Au coucher du soleil, le groupe arriva devant une caverne.
— Nous allons passer la nuit ici, dit Silvara. Nous avons dû semer nos poursuivants ; peu de gens connaissent ces montagnes aussi bien que moi. Mais par prudence, mieux vaut ne pas allumer de feu.
La nuit se passa calmement. Au petit matin, il neigeait un peu. Tass se glissa dehors pour aller voir ce qui se passait. Il revint précipitamment à l’intérieur de la caverne, un doigt sur les lèvres, et fit signe aux compagnons de le suivre.
Les empreintes qu’il leur montra étaient si fraîches que la neige ne les avait pas encore recouvertes.
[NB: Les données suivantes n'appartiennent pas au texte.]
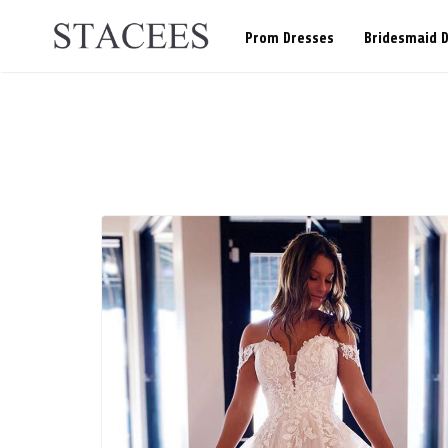
Prom Dresses
Bridesmaid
Chacun reconnut la trace de bottes d’elfes.
— Ils ont dû nous dépasser pendant la nuit, dit Silvara. Ne restons pas ici. Ils s’apercevront vite qu’ils ont perdu notre piste, et vont retourner sur leurs pas. Partons.
— Cela ne changera pas grand-chose, grommela Flint en montrant les empreintes qu’il venait de laisser dans la neige fraîche. Autant les attendre confortablement, cela nous évitera de la peine. Il est impossible de partir sans laisser d’indices !
— Nous ne pouvons pas cacher nos traces, mais nous pouvons gagner du temps et mettre quelques lieues de distance entre eux et nous.
— Peut-être, fit Dirk en dégainant son épée.
Laurana prit Sturm par le bras.
— Il faut éviter que le sang soit versé ! lui dit-elle, affolée par l’attitude du chevalier.
— Nous laisserons pas ton peuple nous empêcher d’emmener l’orbe à Sancrist !
— Je sais, dit-elle en rentrant avec les autres dans la caverne.
Tous étaient prêts à partir. Debout sur le seuil, Dirk s’impatientait.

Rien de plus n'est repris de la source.